Autrefois mineur de cryptomonnaies, le fournisseur CoreWeave a pris la vague de l’IA générative. Une vague qui fait désormais déferler ses services « GPU on demand » jusque sur les côtes européennes.
De la ferme de Bitcoin à l’IA, il n’y a qu’un pas. Ou presque. CoreWeave est un de ces néocloud, un spécialiste américain des charges de travail GPU. Ce nom est apparu pour la première fois dans les colonnes du MagIT dès le lancement de Mistral 7B de Mistral AI. La startup française avait en effet entraîné ses LLM sur les infrastructures du groupe. Depuis, il est l’un des fournisseurs favoris des startups IA, de ce côté de l’Atlantique ou de l’autre.

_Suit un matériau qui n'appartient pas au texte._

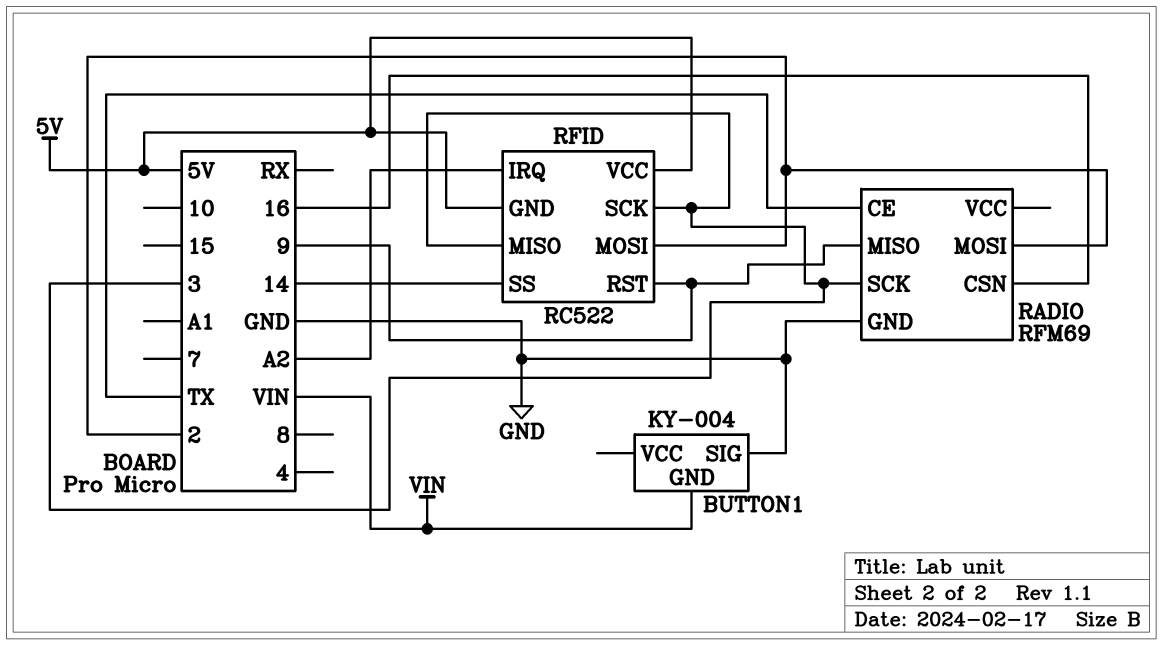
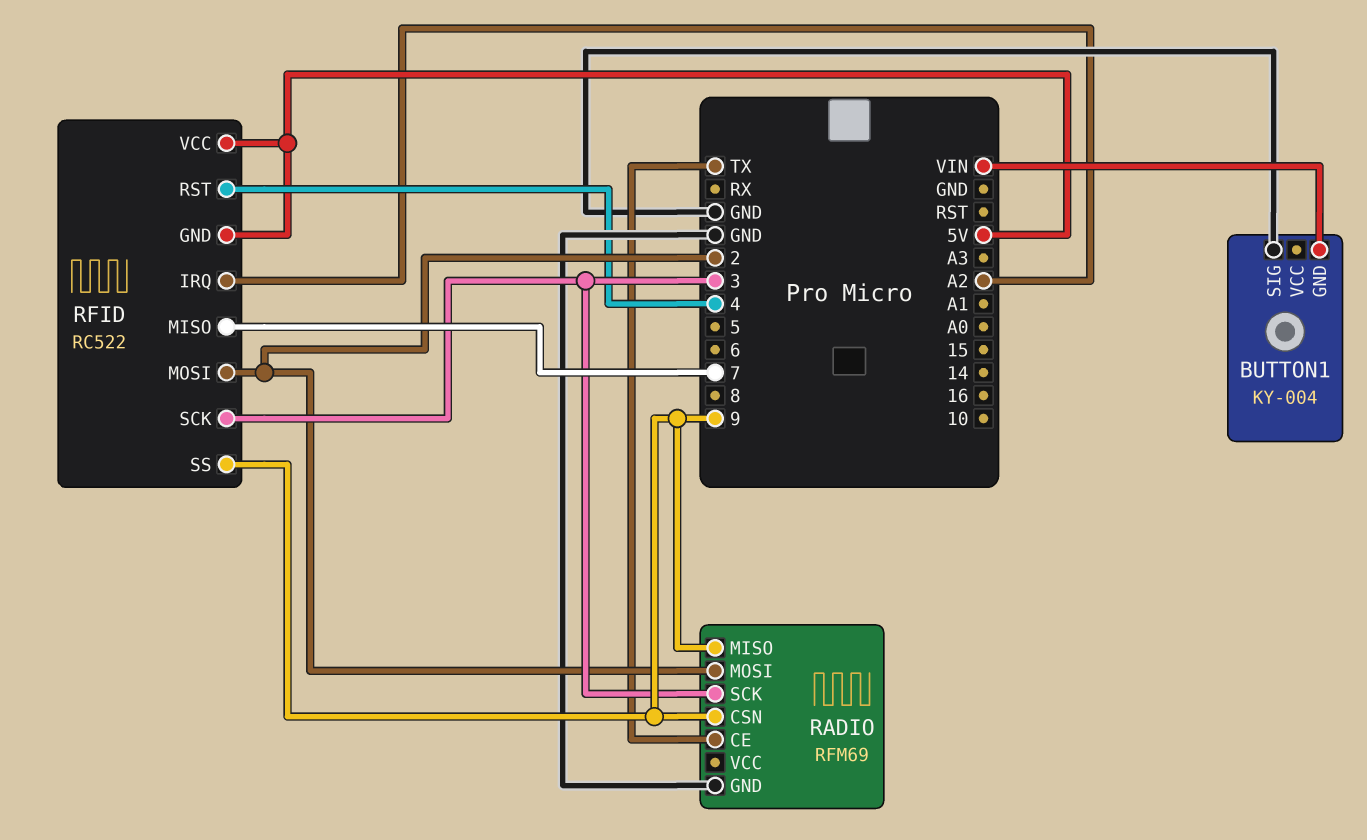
RADIO pin CSN: 16 -> 9
RFID pin MISO: 3 -> 7
RFID pin RST: 9 -> 4
RFID pin SS: 14 -> 9

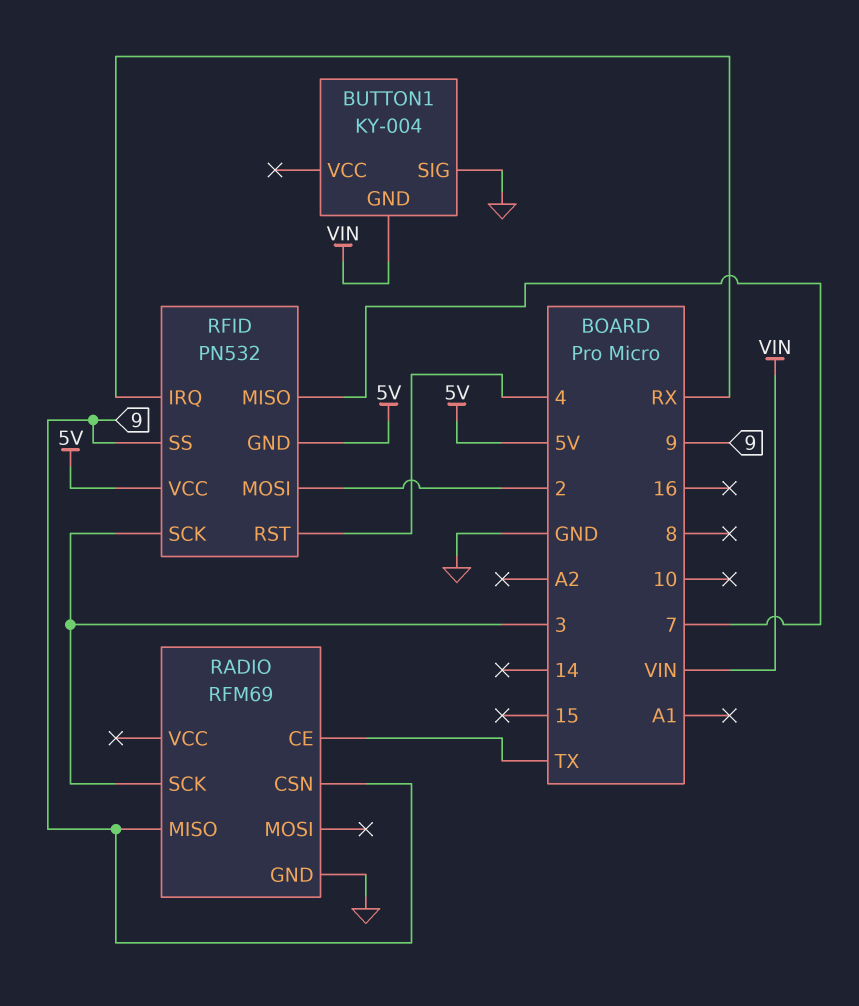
RADIO pin MOSI: 2 -> none
RFID: RC522 -> PN532
RFID pin IRQ: A2 -> RX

En même temps que de passer le cap de la cotation boursière, l’entreprise annonçait en mars le rachat de Weight & Biases, un spécialiste de l’observabilité, de l’entraînement et du fine-tuning de modèles de fondation.
Le 7 juillet, il a dévoilé l’acquisition par actions de Core Scientific pour un montant de 9 milliards de dollars. Core Scientific a été fondée en 2017, elle a entamé son activité en minant du bitcoin, et a continué d’acquérir de la puissance électrique et des centres de données avant de se spécialiser dans les charges de travail HPC, tout comme CoreWeave.

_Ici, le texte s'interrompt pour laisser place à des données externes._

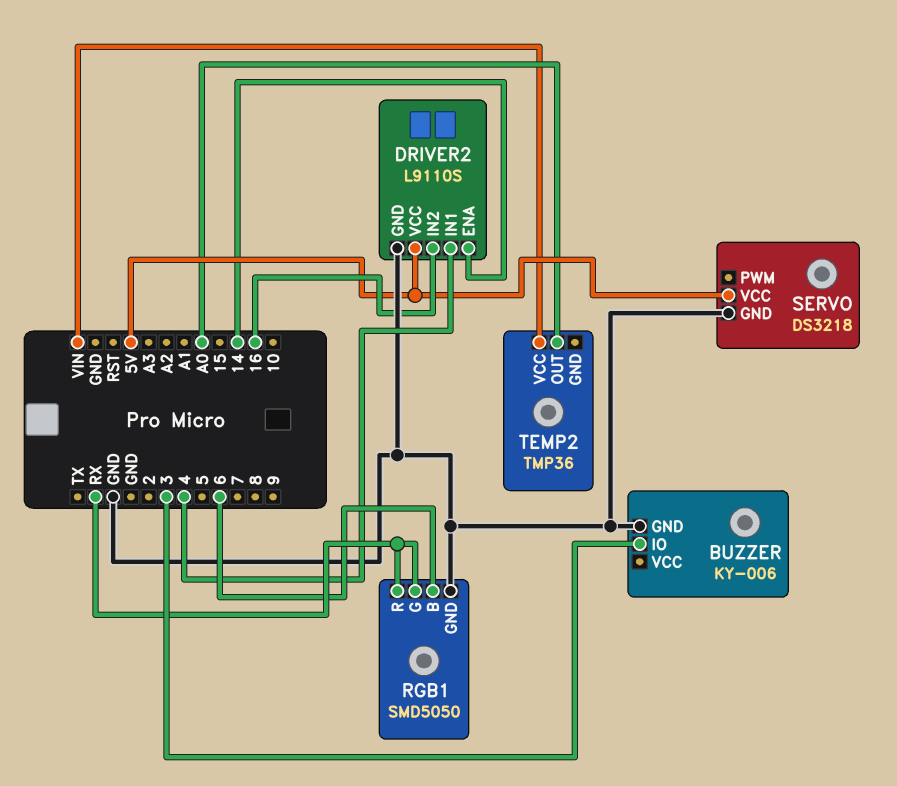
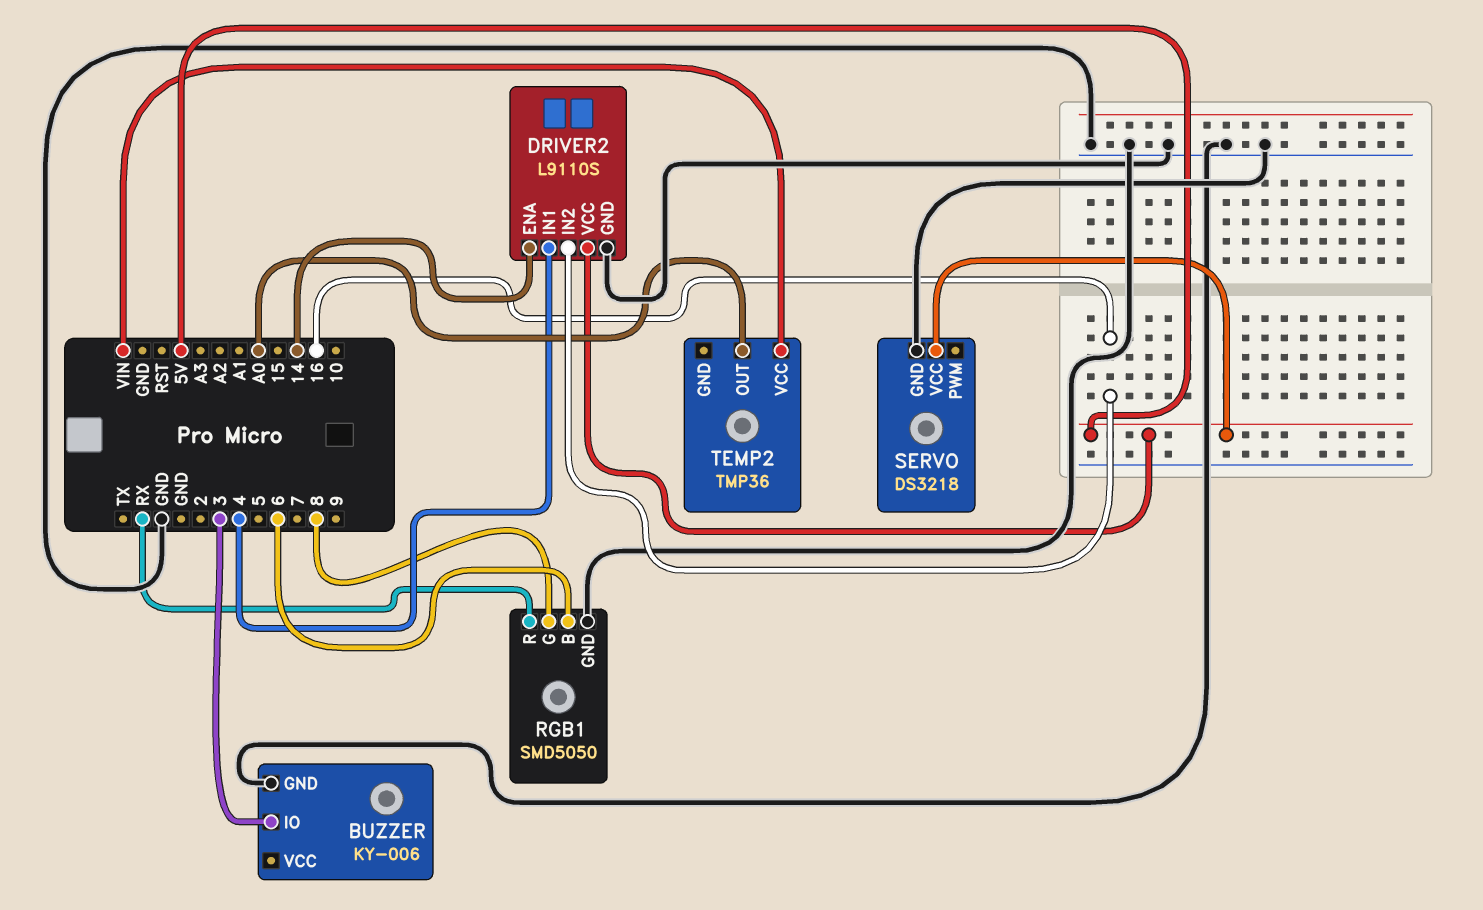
RGB1 pin G: RX -> 8

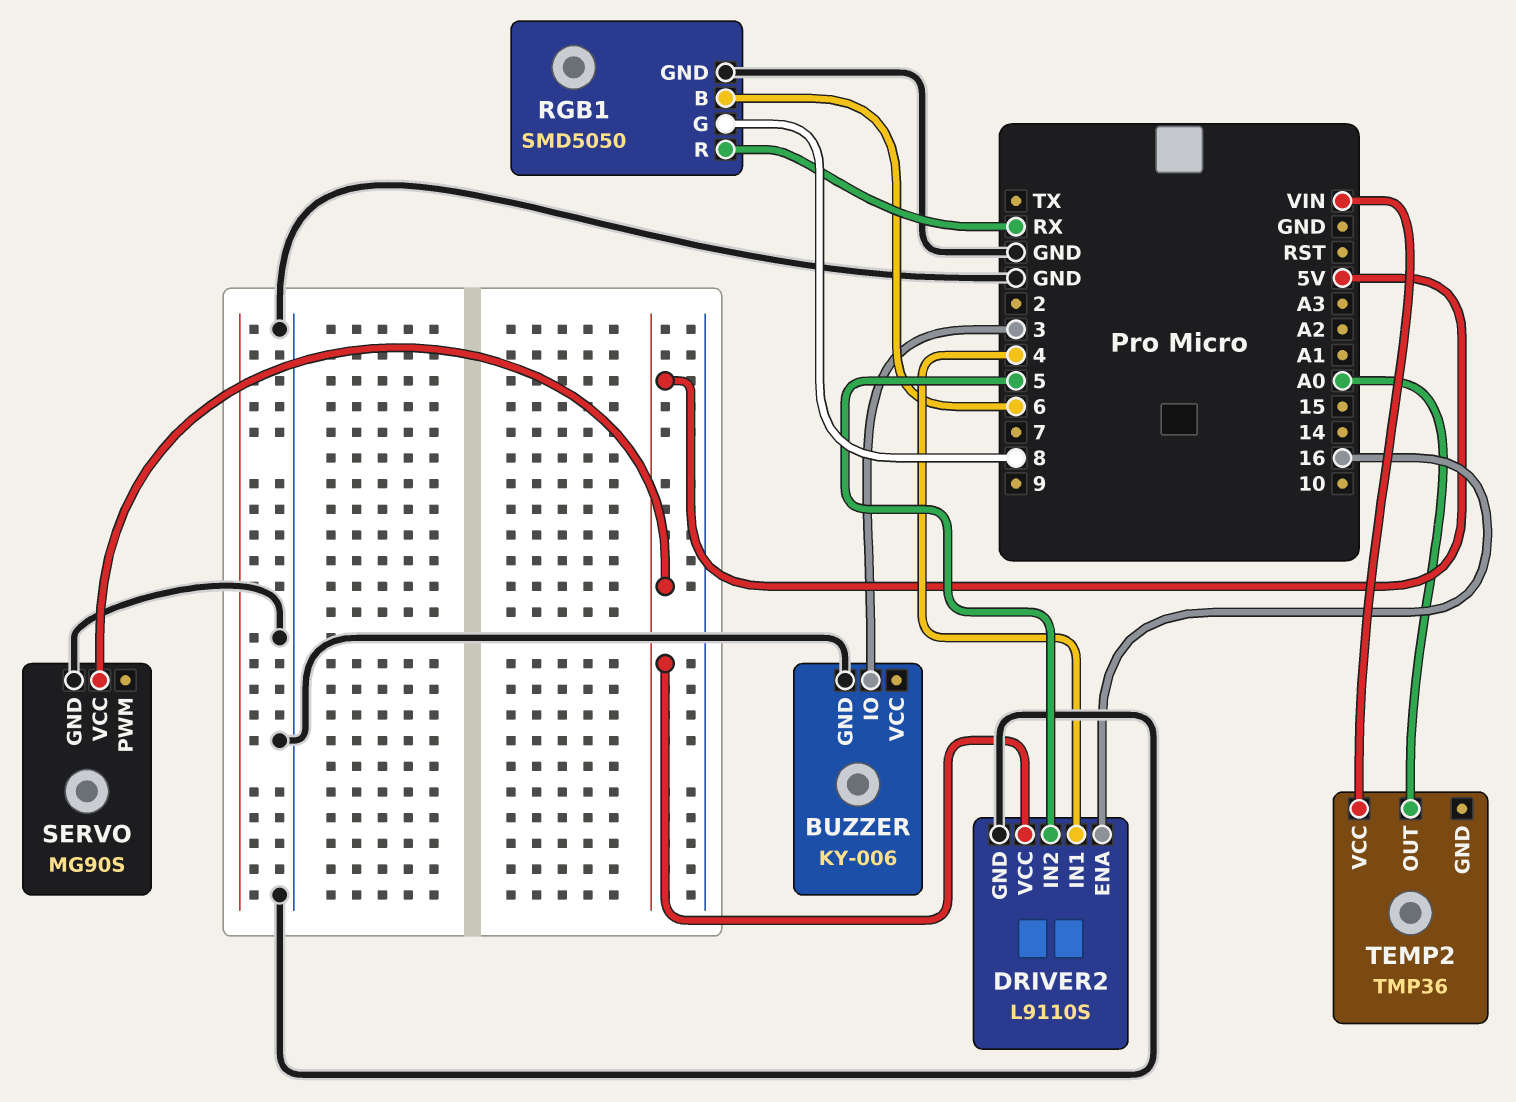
DRIVER2 pin ENA: 14 -> 16
DRIVER2 pin IN2: 16 -> 5
SERVO: DS3218 -> MG90S

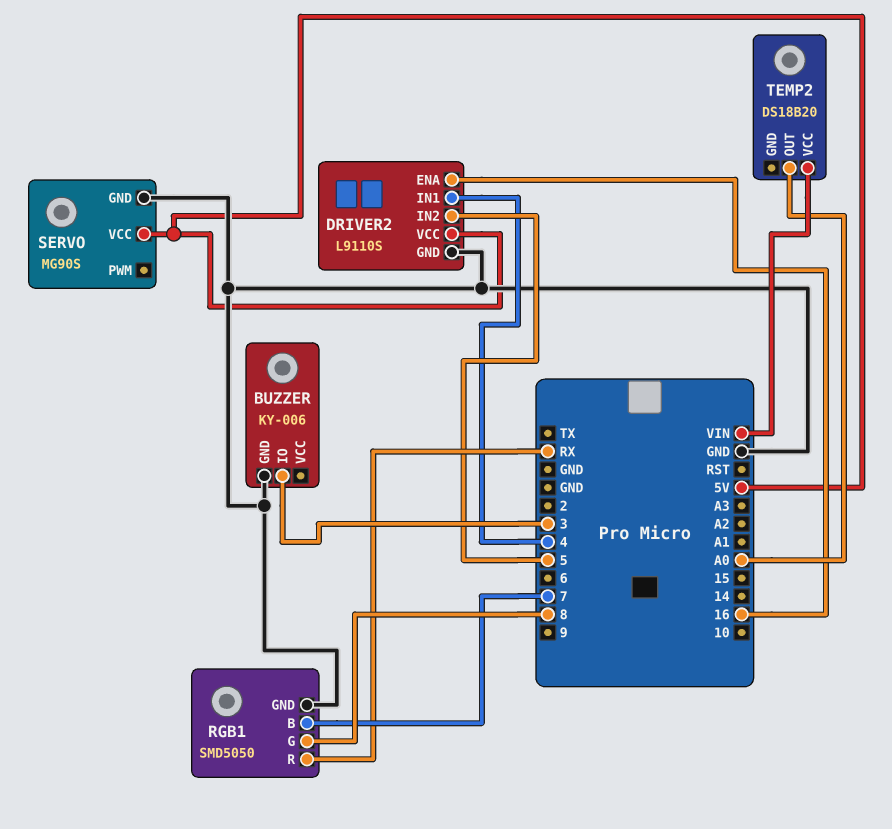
RGB1 pin B: 6 -> 7
TEMP2: TMP36 -> DS18B20

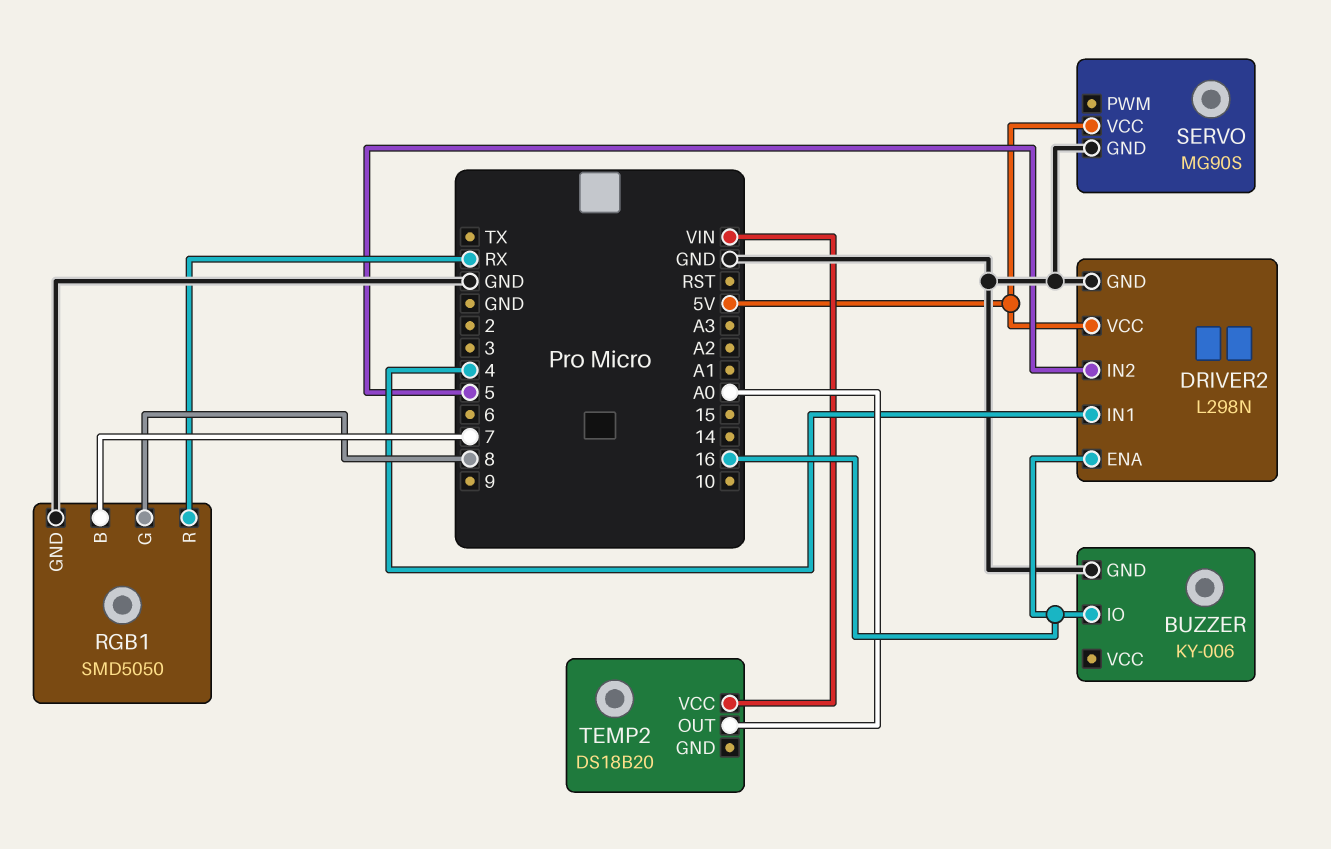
BUZZER pin IO: 3 -> 16
DRIVER2: L9110S -> L298N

Après « l’hiver de la crypto », l’effet ChatGPT
Les deux entreprises se connaissent bien. Core Scientific a hébergé les GPU de CoreWeave à partir de 2019, l’année durant laquelle il a pivoté pour louer des fermes de calcul plus abordables accueillant les charges de travail de VFX/rendu 3D, de simulation, puis d’IA. Il faut dire qu’entre 2018 et 2019, l’entreprise a subi « l’hiver de la cryptomonnaie », une baisse des cours qui lui a également permis de racheter des GPU à prix cassés tout en pariant de gros montants sur les nouveaux.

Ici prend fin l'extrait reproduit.